Northwest Baltimore resident Gladys Fisher, 57, had five biological children of her own when she took in two siblings because their mother was living in a shelter. Then she fostered more kids. Many more. So many in the past 19 years that she's lost count.
She's adopted four — the oldest is 23 — and is in the process of adopting three more, ages 5, 7 and 8.

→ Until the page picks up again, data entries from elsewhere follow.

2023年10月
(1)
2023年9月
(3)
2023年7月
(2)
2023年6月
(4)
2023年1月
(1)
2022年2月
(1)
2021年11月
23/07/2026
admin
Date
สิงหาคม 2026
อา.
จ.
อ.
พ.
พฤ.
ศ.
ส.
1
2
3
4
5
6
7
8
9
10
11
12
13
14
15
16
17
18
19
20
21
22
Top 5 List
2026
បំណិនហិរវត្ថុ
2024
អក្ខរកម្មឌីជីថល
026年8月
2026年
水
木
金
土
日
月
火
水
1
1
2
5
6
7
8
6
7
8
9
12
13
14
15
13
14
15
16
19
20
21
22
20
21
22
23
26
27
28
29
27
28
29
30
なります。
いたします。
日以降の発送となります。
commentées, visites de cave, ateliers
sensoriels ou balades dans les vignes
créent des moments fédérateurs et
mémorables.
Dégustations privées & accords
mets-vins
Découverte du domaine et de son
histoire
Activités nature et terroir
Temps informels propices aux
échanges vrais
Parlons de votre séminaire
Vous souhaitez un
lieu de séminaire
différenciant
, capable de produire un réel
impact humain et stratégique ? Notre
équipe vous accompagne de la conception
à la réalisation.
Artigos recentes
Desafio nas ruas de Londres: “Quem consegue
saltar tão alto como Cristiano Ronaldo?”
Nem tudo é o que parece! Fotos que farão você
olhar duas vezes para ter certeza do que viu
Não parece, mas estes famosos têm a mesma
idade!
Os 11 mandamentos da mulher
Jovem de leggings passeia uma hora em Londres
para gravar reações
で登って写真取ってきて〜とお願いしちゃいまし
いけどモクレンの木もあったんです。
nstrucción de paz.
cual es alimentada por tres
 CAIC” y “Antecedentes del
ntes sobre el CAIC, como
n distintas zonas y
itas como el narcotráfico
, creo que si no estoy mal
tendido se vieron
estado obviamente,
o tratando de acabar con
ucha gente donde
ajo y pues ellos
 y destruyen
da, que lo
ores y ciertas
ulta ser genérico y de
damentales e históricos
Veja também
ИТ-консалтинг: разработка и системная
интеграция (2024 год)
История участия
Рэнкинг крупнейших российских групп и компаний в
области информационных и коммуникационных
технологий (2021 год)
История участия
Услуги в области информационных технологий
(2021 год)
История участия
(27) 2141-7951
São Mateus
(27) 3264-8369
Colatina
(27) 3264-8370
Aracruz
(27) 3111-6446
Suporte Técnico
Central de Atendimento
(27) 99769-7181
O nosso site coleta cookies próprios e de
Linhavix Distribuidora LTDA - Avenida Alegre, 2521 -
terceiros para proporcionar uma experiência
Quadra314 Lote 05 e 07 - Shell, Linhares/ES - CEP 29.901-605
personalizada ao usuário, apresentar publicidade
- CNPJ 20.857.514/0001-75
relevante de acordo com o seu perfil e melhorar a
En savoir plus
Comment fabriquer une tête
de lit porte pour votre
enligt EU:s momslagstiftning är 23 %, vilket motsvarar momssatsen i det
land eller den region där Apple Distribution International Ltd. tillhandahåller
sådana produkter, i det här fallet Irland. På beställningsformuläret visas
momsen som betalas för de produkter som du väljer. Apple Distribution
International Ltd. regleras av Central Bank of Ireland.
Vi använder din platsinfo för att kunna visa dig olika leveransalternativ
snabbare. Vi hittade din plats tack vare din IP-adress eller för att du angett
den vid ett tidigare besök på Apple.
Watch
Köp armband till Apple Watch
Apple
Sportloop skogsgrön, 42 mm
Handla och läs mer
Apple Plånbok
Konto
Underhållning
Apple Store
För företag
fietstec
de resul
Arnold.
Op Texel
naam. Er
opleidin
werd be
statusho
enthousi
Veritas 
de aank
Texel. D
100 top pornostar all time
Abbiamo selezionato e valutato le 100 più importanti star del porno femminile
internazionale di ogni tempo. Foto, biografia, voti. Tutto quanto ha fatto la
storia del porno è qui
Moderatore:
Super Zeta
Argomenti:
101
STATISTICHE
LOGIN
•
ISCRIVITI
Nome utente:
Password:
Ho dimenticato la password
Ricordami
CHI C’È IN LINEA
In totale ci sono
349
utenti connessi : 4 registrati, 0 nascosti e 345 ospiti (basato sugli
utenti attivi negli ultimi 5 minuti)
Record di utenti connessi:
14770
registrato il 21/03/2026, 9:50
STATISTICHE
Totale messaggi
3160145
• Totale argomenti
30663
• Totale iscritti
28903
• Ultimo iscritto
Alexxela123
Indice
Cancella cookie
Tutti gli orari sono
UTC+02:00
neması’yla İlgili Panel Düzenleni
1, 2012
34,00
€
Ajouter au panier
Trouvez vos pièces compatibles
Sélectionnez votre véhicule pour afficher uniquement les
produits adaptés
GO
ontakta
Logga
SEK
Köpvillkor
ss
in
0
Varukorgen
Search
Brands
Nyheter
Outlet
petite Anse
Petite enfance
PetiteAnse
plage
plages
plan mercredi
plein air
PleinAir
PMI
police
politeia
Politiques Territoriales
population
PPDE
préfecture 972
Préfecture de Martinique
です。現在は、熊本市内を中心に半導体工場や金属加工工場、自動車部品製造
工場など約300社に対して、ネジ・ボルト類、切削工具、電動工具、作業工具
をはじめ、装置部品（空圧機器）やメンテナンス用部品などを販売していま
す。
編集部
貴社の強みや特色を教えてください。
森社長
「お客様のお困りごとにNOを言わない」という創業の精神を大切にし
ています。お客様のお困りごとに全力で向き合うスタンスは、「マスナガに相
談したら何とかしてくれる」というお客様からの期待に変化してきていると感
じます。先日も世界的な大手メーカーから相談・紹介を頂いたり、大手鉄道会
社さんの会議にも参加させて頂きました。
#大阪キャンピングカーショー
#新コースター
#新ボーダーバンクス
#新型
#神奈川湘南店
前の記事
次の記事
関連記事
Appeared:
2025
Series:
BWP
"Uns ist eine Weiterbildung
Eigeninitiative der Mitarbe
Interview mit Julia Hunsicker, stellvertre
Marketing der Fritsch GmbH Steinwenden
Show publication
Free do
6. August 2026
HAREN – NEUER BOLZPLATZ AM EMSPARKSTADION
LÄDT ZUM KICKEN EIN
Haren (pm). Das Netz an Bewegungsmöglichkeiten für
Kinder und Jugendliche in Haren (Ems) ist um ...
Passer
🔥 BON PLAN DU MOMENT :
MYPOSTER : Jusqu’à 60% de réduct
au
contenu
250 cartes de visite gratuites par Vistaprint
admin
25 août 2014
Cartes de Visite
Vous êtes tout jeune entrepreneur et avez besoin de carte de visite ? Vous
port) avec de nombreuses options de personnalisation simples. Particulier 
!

"They already know they're Fishers," her husband, Keith Fisher, said of the three boys.
Together, they filled a table Sunday. It's just what Gladys Fisher wanted — a big family.
"I've always loved kids," she said.
The feeling is mutual. Rasean, 8, looked at his foster parents — soon-to-be adoptive parents — across the table and confided quietly, "I love them so much."
Keith Fisher understands on a personal level the difference stability makes in a child's life. He didn't have it until he was 11, when his great-grandmother took him and his twin brother into her home. He said it gives him joy to do the same for other children.
Many of those who have lived with the Fishers eventually went back to their biological families, and the couple doesn't know what happened after that. The Fishers think about them often, these children who passed through their lives. They hope they helped.
"We tried," Keith Fisher said.
McGrath, the social services director, stopped by their table. "Are you all being extra good to your mom today?" she asked the kids.
"They're pretty good every day," said Gladys Fisher, smiling.
Like the Fishers, Crystal Floyd of Pasadena wanted a big family. Now she has it — eight kids ages 15 to 20. One she gave birth to; one is her foster child; two are in her legal guardianship; and four are either adopted or in the process of being adopted.
Michael, 16, her biological son, is happy with the arrangement: "You know that everybody got your back."
"It's a lot of people to have fun with," agreed Howard, also 16.
Just more than half the children in the city foster system are 13 and older. When Floyd got involved seven years ago, she said, she opened her home to older kids because she knew the help was needed.
The experience has broadened her sense of what being a mother is.
"You extend yourself," she said. "And it's a good thing."
At the Betheas' table, little Brea — resplendent in a flowery dress and ruffled socks — chattered, scribbled a drawing and sang "This Little Light of Mine" with the woman who has cared for her since she was 10 days old.
Angela Bethea was happiness personified.
"Now I can officially enjoy the wish, 'Happy Mother's Day,'" said the Woodlawn resident.